Task directions:
Transcribe the data that follows. Match it character for character.

○ ○ ○ ○

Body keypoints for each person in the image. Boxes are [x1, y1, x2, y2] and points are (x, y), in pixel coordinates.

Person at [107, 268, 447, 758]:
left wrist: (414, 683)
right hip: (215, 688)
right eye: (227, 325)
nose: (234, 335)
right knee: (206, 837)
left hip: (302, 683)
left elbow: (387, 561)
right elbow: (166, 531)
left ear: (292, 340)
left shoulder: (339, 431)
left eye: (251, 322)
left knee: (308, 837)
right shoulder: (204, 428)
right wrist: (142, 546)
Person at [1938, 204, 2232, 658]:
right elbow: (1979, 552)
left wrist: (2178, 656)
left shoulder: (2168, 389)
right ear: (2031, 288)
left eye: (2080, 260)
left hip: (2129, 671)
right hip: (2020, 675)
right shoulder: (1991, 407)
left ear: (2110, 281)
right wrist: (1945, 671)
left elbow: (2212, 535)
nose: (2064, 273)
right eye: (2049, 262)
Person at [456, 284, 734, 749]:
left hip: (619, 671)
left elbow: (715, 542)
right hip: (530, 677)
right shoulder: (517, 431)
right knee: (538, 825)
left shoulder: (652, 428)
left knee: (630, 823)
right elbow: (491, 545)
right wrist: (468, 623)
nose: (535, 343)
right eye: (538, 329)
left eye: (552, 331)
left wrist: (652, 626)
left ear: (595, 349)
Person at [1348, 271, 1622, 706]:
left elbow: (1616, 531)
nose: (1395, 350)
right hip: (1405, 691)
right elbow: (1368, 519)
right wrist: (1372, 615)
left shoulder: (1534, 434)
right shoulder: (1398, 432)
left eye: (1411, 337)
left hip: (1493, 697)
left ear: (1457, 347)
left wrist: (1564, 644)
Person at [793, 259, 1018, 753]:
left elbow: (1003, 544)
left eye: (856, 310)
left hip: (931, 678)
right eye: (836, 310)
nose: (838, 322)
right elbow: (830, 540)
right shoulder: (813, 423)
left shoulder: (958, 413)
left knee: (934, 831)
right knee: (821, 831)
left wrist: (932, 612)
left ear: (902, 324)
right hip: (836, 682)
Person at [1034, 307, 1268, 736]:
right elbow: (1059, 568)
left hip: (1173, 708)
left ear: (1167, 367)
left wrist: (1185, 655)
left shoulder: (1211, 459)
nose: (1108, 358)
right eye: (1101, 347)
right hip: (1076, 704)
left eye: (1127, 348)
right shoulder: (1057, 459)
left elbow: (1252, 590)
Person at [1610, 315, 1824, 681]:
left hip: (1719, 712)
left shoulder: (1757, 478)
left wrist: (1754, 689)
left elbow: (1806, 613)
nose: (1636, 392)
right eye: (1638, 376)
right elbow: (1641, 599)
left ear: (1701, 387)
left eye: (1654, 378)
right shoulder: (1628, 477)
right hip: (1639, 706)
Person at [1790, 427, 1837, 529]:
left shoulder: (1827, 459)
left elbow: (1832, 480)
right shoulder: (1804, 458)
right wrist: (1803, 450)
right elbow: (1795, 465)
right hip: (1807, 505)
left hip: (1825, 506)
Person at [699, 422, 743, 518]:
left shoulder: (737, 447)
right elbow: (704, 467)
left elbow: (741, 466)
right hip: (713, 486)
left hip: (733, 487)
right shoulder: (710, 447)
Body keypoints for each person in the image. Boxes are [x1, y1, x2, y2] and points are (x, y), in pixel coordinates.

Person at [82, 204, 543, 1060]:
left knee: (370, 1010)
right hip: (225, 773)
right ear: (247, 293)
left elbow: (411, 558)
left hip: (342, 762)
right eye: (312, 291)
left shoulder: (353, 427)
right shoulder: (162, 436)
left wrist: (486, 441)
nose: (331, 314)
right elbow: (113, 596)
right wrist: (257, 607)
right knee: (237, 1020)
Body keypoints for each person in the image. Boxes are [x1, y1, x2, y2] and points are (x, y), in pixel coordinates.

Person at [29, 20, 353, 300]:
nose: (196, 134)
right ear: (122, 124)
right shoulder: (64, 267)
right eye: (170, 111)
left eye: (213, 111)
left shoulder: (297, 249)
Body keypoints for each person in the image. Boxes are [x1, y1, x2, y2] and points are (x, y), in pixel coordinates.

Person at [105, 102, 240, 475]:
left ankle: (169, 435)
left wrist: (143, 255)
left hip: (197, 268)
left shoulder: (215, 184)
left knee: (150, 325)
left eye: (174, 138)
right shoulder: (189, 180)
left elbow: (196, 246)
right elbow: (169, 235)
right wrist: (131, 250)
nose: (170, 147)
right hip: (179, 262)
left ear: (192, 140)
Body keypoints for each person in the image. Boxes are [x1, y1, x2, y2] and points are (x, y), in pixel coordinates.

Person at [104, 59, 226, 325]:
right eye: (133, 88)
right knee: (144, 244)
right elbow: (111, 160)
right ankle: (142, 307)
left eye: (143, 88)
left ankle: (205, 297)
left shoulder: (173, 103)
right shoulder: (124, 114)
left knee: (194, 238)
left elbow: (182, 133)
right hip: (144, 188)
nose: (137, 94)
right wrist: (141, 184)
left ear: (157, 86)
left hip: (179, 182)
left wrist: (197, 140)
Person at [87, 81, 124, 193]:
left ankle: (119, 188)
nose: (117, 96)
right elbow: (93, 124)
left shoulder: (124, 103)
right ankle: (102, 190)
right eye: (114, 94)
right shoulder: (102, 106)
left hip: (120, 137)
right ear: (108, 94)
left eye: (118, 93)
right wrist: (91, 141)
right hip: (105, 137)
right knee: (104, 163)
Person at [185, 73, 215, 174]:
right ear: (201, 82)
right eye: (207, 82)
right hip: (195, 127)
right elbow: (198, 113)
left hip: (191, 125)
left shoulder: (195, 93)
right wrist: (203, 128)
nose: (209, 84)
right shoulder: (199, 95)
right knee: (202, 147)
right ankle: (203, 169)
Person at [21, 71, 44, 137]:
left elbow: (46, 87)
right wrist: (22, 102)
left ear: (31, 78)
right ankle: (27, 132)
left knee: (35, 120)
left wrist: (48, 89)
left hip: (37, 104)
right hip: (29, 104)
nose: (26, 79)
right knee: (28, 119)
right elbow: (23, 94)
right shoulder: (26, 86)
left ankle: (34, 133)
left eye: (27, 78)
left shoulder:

○ ○ ○ ○

Response below:
Body keypoints for each person in the image. Boxes are [x1, y1, x2, y2] and points are (x, y), in pixel coordinates.

Person at [107, 268, 447, 758]:
left wrist: (414, 683)
right hip: (215, 688)
right eye: (227, 325)
nose: (234, 335)
right knee: (206, 837)
left hip: (302, 683)
left elbow: (387, 561)
right elbow: (166, 531)
left ear: (292, 340)
left shoulder: (339, 431)
left eye: (251, 322)
left knee: (308, 837)
right shoulder: (204, 428)
right wrist: (142, 546)
Person at [1938, 204, 2232, 658]:
right elbow: (1979, 552)
left wrist: (2178, 656)
left shoulder: (2168, 389)
right ear: (2031, 288)
left eye: (2080, 260)
left hip: (2129, 671)
right hip: (2020, 675)
right shoulder: (1991, 407)
left ear: (2110, 281)
right wrist: (1945, 671)
left elbow: (2212, 535)
nose: (2064, 273)
right eye: (2049, 262)
Person at [456, 284, 734, 749]:
left hip: (619, 671)
left elbow: (715, 542)
right hip: (530, 677)
right shoulder: (517, 431)
right knee: (538, 825)
left shoulder: (652, 428)
left knee: (630, 823)
right elbow: (491, 545)
right wrist: (468, 623)
nose: (535, 343)
right eye: (538, 329)
left eye: (552, 331)
left wrist: (652, 626)
left ear: (595, 349)
Person at [1348, 271, 1622, 706]:
left elbow: (1616, 531)
nose: (1395, 350)
right hip: (1405, 691)
right elbow: (1368, 519)
right wrist: (1372, 615)
left shoulder: (1534, 434)
right shoulder: (1398, 432)
left eye: (1411, 337)
left hip: (1493, 697)
left ear: (1457, 347)
left wrist: (1564, 644)
Person at [793, 259, 1018, 753]:
left elbow: (1003, 544)
left eye: (856, 310)
left hip: (931, 678)
right eye: (836, 310)
nose: (838, 322)
right elbow: (830, 540)
right shoulder: (813, 423)
left shoulder: (958, 413)
left knee: (934, 831)
right knee: (821, 831)
left wrist: (932, 612)
left ear: (902, 324)
right hip: (836, 682)
Person at [1034, 307, 1268, 736]:
right elbow: (1059, 568)
left hip: (1173, 708)
left ear: (1167, 367)
left wrist: (1185, 655)
left shoulder: (1211, 459)
nose: (1108, 358)
right eye: (1101, 347)
right hip: (1076, 704)
left eye: (1127, 348)
right shoulder: (1057, 459)
left elbow: (1252, 590)
Person at [1610, 315, 1824, 681]:
left hip: (1719, 712)
left shoulder: (1757, 478)
left wrist: (1754, 689)
left elbow: (1806, 613)
nose: (1636, 392)
right eye: (1638, 376)
right elbow: (1641, 599)
left ear: (1701, 387)
left eye: (1654, 378)
right shoulder: (1628, 477)
right hip: (1639, 706)
Person at [1790, 427, 1837, 529]:
left shoulder: (1827, 459)
left elbow: (1832, 480)
right shoulder: (1804, 458)
right wrist: (1803, 450)
right elbow: (1795, 465)
right hip: (1807, 505)
left hip: (1825, 506)
Person at [699, 422, 743, 518]:
left shoulder: (737, 447)
right elbow: (704, 467)
left elbow: (741, 466)
right hip: (713, 486)
left hip: (733, 487)
right shoulder: (710, 447)
Body keypoints for each person in the image. Boxes are [x1, y1, x2, y2] and points are (x, y), in pixel coordinates.

Person at [82, 204, 543, 1060]:
left knee: (370, 1010)
right hip: (225, 773)
right ear: (247, 293)
left elbow: (411, 558)
left hip: (342, 762)
right eye: (312, 291)
left shoulder: (353, 427)
right shoulder: (162, 436)
left wrist: (486, 441)
nose: (331, 314)
right elbow: (113, 596)
right wrist: (257, 607)
right knee: (237, 1020)
Body keypoints for each person in the image. Boxes are [x1, y1, x2, y2] and points are (x, y), in pixel coordinates.

Person at [29, 20, 353, 300]:
nose: (196, 134)
right ear: (122, 124)
right shoulder: (64, 267)
right eye: (170, 111)
left eye: (213, 111)
left shoulder: (297, 249)
Body keypoints for each person in the image. Boxes are [x1, y1, x2, y2] and points are (x, y), in pixel coordinates.

Person at [105, 102, 240, 475]:
left ankle: (169, 435)
left wrist: (143, 255)
left hip: (197, 268)
left shoulder: (215, 184)
left knee: (150, 325)
left eye: (174, 138)
right shoulder: (189, 180)
left elbow: (196, 246)
right elbow: (169, 235)
right wrist: (131, 250)
nose: (170, 147)
right hip: (179, 262)
left ear: (192, 140)
Body keypoints for each person in the image. Boxes are [x1, y1, x2, y2] and points are (x, y), in pixel coordinates.

Person at [104, 59, 226, 325]:
right eye: (133, 88)
right knee: (144, 244)
right elbow: (111, 160)
right ankle: (142, 307)
left eye: (143, 88)
left ankle: (205, 297)
left shoulder: (173, 103)
right shoulder: (124, 114)
left knee: (194, 238)
left elbow: (182, 133)
right hip: (144, 188)
nose: (137, 94)
right wrist: (141, 184)
left ear: (157, 86)
left hip: (179, 182)
left wrist: (197, 140)
Person at [87, 81, 124, 193]:
left ankle: (119, 188)
nose: (117, 96)
right elbow: (93, 124)
left shoulder: (124, 103)
right ankle: (102, 190)
right eye: (114, 94)
right shoulder: (102, 106)
left hip: (120, 137)
right ear: (108, 94)
left eye: (118, 93)
right wrist: (91, 141)
right hip: (105, 137)
right knee: (104, 163)
Person at [185, 73, 215, 174]:
right ear: (201, 82)
right eye: (207, 82)
right hip: (195, 127)
right elbow: (198, 113)
left hip: (191, 125)
left shoulder: (195, 93)
right wrist: (203, 128)
nose: (209, 84)
right shoulder: (199, 95)
right knee: (202, 147)
right ankle: (203, 169)
Person at [21, 71, 44, 137]:
left elbow: (46, 87)
right wrist: (22, 102)
left ear: (31, 78)
right ankle: (27, 132)
left knee: (35, 120)
left wrist: (48, 89)
left hip: (37, 104)
right hip: (29, 104)
nose: (26, 79)
right knee: (28, 119)
right elbow: (23, 94)
right shoulder: (26, 86)
left ankle: (34, 133)
left eye: (27, 78)
left shoulder:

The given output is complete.